Foi inevitável, falei um longo e sonoro (mas baixinho) palavrão, sílaba por sílaba.

O garçom, de uns 30 anos, ficou instantaneamente pálido, mudo e trêmulo. Ele não teve expediente nem para tirar os pratos de cima de mim. Acho que meu palavrão abalou um pouco.
– Calma, moço. Acontece. Chama outro garçom, pede outra bandeja.

Eu estava calma, só tomei um susto com mil coisas caindo em mim de repente. Ele não respondia nada. Peguei um guardanapo e tirei o excesso de molho de tomate. Juntei as coisas do chão, coloquei em cima da mesa.
– Moço, é sério. Se acalma! Foi um acidente! Eu tenho certeza que você não fez de propósito… ou será que você tramou contra mim, hein, seu danado?
Ele riu, aliviado. Parecia que a minha pergunta tinha descongelado o homem e ele, finalmente, conseguiu falar. E aí, falou desenfreado:
– Nossa, moça! Me desculpa! Que vergonha, me desculpa! Foi sem querer sim, claro! Meu Deus do céu, olha a sua roupa! Você quer um pano com detergente? Eu pego na cozinha, você quer? Nossa, moça, meu Deus…

Apesar da boa vontade dele, detergente só ia piorar a situação. Eu agradeci e falei discretamente pra ele levar logo as coisas pra cozinha pra abafar a confusão. As pessoas estavam começando a olhar, comentar e deixá-lo ainda mais nervoso.

Quando ele voltou, disse que ia pedir pro gerente liberar nosso almoço e essa era a única maneira dele se desculpar. Eu disse que não, de jeito nenhum, porque eu sabia que se a gente não pagasse, o valor da conta ia ser descontado do salário dele e não era justo. Foi um acidente e ponto.
– Moça, muito obrigado pela compreensão, viu? Se fosse qualquer outra madame dessas que vem aqui, eu estava ferrado. Elas não perdoam, não! Eu ia perder meu emprego! Eu não posso perder meu emprego, eu tenho filho! Muito obrigado mesmo, moça. Você nem deu chilique, nem chamou o gerente… Nossa senhora, gosto nem de pensar eu sem emprego com menino pequeno em casa. Você não tem idéia de como você foi bacana!

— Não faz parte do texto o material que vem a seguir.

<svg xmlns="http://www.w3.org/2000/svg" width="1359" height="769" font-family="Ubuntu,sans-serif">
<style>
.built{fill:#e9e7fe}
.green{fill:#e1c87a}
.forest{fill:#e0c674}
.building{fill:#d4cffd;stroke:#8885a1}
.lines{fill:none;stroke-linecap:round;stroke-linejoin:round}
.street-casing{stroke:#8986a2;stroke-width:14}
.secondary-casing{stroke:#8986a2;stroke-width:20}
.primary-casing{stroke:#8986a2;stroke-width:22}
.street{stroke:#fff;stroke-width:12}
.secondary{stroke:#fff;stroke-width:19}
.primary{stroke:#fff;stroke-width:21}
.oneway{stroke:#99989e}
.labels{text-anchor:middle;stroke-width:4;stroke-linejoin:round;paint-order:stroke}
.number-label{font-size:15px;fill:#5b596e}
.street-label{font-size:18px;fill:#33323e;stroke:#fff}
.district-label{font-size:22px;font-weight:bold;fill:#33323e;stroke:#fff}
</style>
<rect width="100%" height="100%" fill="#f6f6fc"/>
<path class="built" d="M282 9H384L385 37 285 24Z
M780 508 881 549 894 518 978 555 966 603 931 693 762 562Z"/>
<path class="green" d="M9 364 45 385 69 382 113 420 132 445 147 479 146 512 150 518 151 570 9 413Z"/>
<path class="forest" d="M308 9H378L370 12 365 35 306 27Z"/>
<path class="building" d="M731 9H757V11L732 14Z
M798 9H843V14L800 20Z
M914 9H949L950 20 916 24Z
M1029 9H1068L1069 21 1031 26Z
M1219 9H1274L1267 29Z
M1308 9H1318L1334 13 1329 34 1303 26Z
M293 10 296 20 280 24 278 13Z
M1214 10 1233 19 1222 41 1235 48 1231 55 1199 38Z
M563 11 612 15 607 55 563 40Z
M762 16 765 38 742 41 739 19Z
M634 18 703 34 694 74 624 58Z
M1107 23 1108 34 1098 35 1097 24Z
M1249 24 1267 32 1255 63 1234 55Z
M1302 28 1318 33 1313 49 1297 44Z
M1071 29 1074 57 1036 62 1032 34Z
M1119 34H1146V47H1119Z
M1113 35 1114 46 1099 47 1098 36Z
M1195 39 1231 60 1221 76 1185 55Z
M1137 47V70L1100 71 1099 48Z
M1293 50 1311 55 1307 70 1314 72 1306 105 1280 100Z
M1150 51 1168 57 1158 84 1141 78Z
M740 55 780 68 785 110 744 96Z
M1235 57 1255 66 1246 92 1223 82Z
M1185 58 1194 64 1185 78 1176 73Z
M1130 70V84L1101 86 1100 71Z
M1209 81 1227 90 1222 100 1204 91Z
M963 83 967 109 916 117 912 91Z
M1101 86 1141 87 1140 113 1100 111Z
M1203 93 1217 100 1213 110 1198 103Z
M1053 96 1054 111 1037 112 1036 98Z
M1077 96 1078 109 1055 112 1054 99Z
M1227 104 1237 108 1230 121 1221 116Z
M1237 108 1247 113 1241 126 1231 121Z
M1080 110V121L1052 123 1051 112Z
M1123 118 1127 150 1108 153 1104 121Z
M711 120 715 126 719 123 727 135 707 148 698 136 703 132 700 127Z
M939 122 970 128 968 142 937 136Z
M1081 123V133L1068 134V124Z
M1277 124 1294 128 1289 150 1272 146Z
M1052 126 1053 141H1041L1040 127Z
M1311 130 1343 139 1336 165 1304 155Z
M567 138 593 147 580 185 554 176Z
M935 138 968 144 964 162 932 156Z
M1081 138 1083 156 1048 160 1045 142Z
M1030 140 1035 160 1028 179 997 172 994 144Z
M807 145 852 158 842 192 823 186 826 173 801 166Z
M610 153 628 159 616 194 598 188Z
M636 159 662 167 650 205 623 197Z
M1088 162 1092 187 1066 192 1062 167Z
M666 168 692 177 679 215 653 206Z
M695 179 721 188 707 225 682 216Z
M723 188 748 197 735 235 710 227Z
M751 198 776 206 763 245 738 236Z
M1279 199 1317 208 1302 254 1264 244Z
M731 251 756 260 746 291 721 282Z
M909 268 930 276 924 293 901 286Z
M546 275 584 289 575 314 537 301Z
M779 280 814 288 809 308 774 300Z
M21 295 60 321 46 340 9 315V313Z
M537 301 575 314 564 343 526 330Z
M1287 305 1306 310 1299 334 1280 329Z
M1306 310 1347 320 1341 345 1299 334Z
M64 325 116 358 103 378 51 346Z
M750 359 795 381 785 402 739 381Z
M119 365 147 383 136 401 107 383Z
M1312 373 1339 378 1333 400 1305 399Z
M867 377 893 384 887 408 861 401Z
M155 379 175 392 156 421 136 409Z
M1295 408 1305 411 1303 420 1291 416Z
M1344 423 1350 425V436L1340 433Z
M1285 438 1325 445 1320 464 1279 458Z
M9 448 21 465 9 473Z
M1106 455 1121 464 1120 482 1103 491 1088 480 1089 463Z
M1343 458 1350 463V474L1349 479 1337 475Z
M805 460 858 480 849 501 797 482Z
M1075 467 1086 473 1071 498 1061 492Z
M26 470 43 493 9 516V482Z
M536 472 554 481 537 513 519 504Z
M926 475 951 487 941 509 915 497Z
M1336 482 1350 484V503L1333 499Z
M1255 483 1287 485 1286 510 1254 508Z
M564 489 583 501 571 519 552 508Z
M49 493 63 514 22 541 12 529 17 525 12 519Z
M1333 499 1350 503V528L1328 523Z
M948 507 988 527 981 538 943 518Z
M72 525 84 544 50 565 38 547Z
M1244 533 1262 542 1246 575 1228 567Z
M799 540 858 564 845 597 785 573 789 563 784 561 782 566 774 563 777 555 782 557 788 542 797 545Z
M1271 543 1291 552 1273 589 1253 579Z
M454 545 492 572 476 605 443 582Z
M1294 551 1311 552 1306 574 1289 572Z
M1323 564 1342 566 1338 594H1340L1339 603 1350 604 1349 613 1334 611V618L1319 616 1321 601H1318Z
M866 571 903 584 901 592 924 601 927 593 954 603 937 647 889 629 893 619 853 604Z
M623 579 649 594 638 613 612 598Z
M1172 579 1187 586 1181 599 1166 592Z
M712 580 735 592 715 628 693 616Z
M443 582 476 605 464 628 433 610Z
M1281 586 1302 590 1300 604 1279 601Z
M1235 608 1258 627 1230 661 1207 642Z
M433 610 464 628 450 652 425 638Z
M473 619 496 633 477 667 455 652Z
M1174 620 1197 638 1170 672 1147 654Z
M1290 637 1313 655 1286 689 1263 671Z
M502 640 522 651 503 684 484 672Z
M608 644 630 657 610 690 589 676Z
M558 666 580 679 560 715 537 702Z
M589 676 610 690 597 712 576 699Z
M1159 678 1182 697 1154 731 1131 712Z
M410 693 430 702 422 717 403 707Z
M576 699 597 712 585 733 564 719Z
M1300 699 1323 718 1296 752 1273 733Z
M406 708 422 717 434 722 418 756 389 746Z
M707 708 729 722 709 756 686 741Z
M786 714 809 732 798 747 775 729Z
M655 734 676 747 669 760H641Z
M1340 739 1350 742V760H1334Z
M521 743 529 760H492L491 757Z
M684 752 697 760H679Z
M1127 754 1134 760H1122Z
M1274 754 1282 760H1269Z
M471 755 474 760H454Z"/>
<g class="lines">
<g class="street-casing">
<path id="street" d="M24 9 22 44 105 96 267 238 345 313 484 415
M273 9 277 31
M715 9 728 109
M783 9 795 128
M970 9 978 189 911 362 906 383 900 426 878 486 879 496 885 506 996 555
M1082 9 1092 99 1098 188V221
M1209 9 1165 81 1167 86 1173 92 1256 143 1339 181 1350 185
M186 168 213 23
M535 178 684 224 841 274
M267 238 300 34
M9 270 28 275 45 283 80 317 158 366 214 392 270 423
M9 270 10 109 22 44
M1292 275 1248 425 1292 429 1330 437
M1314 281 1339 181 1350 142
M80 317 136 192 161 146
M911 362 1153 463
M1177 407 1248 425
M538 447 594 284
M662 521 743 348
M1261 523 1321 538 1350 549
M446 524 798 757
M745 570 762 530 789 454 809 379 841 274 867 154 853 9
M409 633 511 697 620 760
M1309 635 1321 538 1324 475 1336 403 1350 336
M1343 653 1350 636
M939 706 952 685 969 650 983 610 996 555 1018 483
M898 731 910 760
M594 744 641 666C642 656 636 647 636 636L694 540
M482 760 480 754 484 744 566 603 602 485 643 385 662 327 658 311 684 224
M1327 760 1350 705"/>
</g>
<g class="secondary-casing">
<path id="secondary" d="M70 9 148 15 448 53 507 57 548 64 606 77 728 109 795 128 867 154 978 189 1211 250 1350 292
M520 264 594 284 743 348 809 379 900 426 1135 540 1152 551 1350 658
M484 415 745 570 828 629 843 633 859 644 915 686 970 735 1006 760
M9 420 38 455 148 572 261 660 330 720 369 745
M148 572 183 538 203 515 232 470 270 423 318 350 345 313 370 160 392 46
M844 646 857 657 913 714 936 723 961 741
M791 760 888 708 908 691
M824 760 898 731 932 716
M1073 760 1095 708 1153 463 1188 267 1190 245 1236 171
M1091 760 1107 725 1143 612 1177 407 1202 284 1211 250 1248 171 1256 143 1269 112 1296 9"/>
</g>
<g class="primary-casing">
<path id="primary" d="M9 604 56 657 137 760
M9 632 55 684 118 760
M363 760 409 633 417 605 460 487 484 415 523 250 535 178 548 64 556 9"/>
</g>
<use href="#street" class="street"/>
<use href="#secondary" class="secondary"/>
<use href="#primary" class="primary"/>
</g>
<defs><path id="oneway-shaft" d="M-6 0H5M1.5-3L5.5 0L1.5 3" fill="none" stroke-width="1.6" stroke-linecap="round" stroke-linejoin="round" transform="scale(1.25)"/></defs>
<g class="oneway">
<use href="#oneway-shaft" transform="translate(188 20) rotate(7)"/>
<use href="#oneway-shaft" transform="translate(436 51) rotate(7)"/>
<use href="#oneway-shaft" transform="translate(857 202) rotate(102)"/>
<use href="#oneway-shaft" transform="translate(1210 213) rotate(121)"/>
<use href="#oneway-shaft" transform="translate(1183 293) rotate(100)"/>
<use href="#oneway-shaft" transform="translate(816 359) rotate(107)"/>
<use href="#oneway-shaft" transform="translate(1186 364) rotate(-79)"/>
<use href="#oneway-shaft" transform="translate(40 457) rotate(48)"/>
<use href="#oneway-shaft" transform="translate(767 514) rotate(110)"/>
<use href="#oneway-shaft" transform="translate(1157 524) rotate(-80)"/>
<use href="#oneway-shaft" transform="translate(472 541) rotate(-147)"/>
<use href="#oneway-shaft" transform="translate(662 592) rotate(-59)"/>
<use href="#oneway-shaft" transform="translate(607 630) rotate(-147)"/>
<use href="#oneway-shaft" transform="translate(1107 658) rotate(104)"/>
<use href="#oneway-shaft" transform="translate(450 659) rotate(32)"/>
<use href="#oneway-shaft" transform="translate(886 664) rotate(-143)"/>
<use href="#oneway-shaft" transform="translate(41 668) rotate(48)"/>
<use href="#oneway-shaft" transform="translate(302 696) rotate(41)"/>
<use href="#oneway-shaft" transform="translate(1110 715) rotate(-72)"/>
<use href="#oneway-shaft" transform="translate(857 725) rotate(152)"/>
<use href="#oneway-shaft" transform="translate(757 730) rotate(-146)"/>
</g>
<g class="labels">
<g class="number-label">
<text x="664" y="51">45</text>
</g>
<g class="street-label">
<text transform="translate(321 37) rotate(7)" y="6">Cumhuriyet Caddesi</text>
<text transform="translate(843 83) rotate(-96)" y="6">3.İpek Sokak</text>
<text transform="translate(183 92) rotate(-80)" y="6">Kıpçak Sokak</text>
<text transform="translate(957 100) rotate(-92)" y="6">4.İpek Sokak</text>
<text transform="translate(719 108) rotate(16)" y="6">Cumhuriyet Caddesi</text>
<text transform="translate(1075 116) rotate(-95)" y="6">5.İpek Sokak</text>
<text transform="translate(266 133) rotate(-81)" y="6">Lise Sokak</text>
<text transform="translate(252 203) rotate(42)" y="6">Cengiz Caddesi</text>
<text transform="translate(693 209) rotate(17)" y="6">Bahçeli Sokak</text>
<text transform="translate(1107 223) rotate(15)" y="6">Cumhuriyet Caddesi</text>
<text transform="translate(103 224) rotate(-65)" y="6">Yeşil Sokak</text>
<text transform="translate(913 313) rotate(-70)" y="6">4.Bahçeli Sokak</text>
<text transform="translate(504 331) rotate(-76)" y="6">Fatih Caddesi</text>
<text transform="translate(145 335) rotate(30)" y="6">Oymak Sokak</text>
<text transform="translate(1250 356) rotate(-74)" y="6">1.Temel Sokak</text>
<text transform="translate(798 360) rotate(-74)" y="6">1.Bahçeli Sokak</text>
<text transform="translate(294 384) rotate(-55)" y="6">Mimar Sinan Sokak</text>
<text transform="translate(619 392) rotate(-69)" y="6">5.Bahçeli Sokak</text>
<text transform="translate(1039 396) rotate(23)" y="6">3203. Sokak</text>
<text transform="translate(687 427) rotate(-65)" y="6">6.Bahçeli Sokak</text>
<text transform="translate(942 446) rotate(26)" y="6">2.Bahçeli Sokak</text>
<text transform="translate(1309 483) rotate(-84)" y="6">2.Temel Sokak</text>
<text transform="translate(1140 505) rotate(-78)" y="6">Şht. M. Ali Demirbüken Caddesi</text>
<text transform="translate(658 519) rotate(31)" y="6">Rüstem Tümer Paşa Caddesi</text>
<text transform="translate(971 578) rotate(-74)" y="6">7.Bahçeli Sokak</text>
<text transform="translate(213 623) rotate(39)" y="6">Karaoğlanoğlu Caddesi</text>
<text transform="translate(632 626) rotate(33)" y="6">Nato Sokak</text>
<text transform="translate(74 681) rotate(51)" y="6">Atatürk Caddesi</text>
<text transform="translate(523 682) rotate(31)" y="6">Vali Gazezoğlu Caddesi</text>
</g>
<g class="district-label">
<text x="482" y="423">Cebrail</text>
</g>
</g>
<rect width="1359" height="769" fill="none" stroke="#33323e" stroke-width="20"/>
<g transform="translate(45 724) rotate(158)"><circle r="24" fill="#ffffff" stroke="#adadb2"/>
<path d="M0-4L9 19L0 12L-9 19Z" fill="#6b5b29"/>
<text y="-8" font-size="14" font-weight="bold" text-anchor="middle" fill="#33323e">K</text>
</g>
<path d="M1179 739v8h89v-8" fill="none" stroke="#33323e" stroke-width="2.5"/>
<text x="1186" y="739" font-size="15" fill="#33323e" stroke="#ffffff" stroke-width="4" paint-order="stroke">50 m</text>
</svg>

O meu almoço valia o emprego dele. É claro que eu tinha idéia. Relevar determinadas coisas realmente muda o rumo da história.

Despedimos dele, pagamos a conta e fomos embora. No shopping mesmo comprei uma camiseta e fui pra entrevista. Nunca mais voltei no restaurante, mas das vezes que passei na porta, vi o garçom trabalhando. Tomara que ele ainda esteja feliz lá!